Dem Haiku gilt die besondere Liebe Mohnnaus. Tausende hat der Schriftsteller inzwischen verfasst und es in dieser Kunstform zur wahren Meisterschaft gebracht. Nicht wenige seiner Haiku sind in die Buchobjekte der Alpha Presse eingegangen. Davon wird noch zu sprechen sein. Jedoch beschäftigt sich Mohnnau auch mit Übersetzungen und Nachdichtungen. Schöne Beispiele sind die Drucke „Das Lied von Hildebrand und Hadubrand (WV 19 – 1990) und „Echnaton – Sonnengesang“ (WV 24 - 1991).

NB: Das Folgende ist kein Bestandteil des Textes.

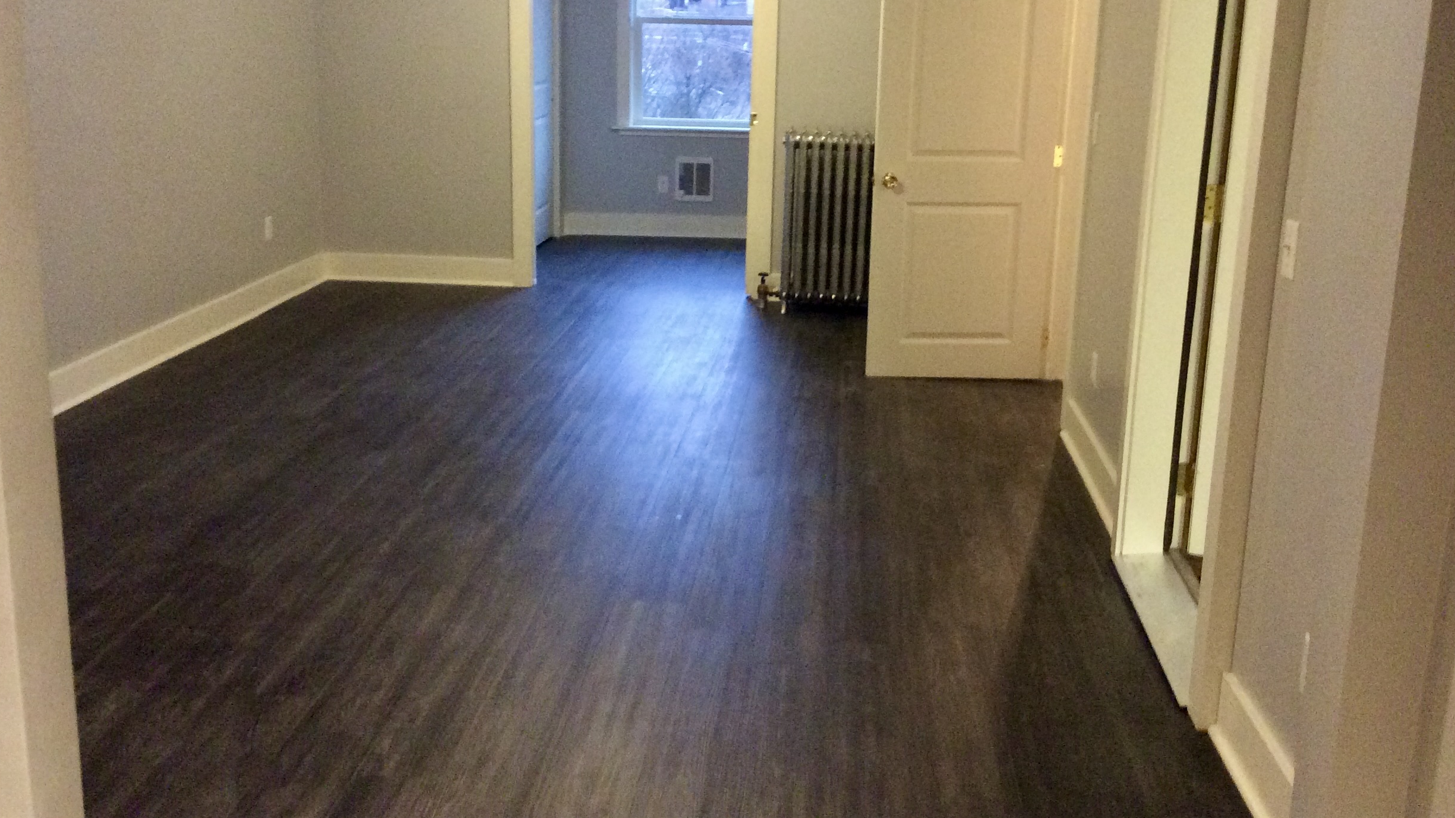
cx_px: 743
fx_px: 1466
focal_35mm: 38
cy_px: 317
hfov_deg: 52.8
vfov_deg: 31.1
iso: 250
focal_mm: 3.3
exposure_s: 1/24
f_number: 2.4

Die erste Edition – mit farbigen Lithographien, Collagen und einem Umschlag aus handgeschöpftem Papier – trägt schon manche der charakteristischen Ausdrucksformen, die alle folgenden Drucke und Buchobjekte kennzeichnen. Hervorzuheben ist, dass schon bei dieser ersten Edition der Computer (1985!) eingesetzt wurde.

Die künstlerischen Ausdruckformen, die Wol Müller schon in den ersten Editionen einsetzte, lassen das klassische Künstlerbuch, den bibliophilen Druck, weit hinter sich. Die Fragestellung lautete immer: Was kann das Buch noch sein, noch leisten!? Wol Müllers Editionen verlassen damit die gewohnten Sehgewohnheiten und beziehen nicht nur die verschiedensten Materialien ein – wie Metall, Stein, Holz, Stoffe, Plexiglas, transparent bearbeitete Folien – , sondern betreten in der Gestaltung der Papiere und ihrer Anordnung, in der Verarbeitung dieser verschiedensten Materialien immer wieder überraschende, noch nicht ausgetretene Pfade.

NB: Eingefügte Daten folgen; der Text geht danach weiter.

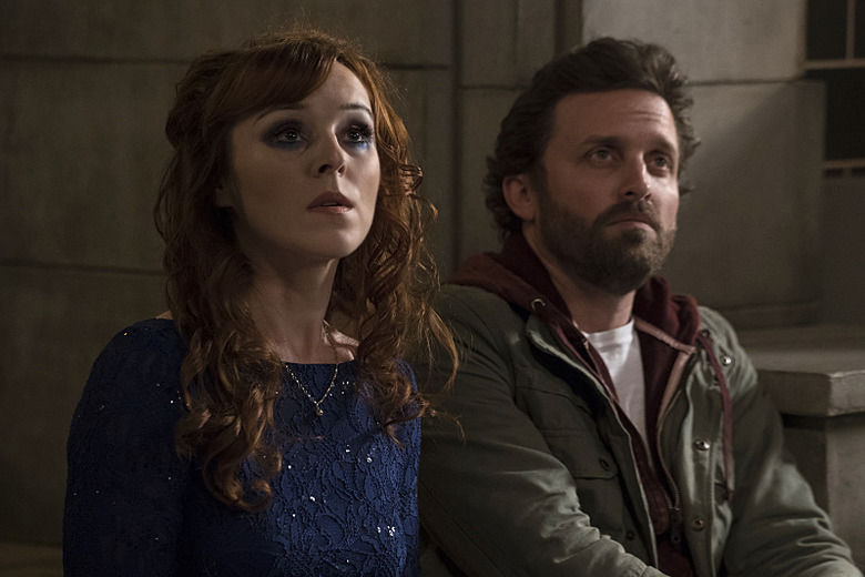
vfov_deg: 8.3
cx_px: 432
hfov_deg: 12.4
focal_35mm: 166
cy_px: 288
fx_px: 3988
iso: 8000
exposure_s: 1/200
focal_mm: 166
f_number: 5
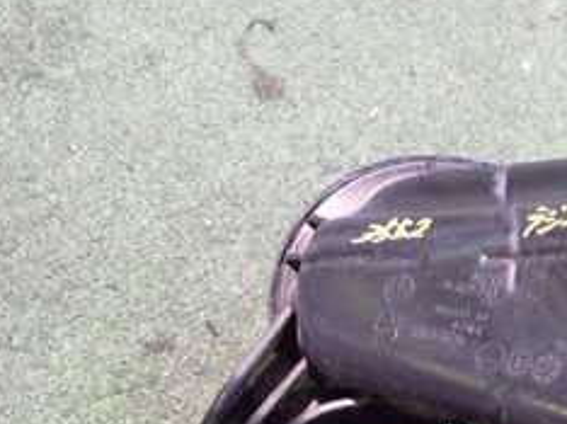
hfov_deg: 23.1
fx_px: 1260
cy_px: 417
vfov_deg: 18.6
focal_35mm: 77
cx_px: 698
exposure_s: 1/25
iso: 800
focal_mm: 5.4
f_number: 2.3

Ein weiteres zentrales Stilmittel ist die Collage im Werk Wol Müllers. Die Collage zieht sich in unterschiedlichsten Ausprägungen durch alle Editionen. Mal durch die Bearbeitung von Papieren, mal durch den Mix von Materialien, aber immer mit dem Ziel, dadurch neue Ausdrucksformen zu gewinnen.

Der Materialmix und die Collage bedingen natürlich, dass die meisten der Werke sehr empfindlich sind und somit, wenn sie dauerhaft erhalten werden sollen, einen entsprechenden Umgang von den Besitzern verlangen.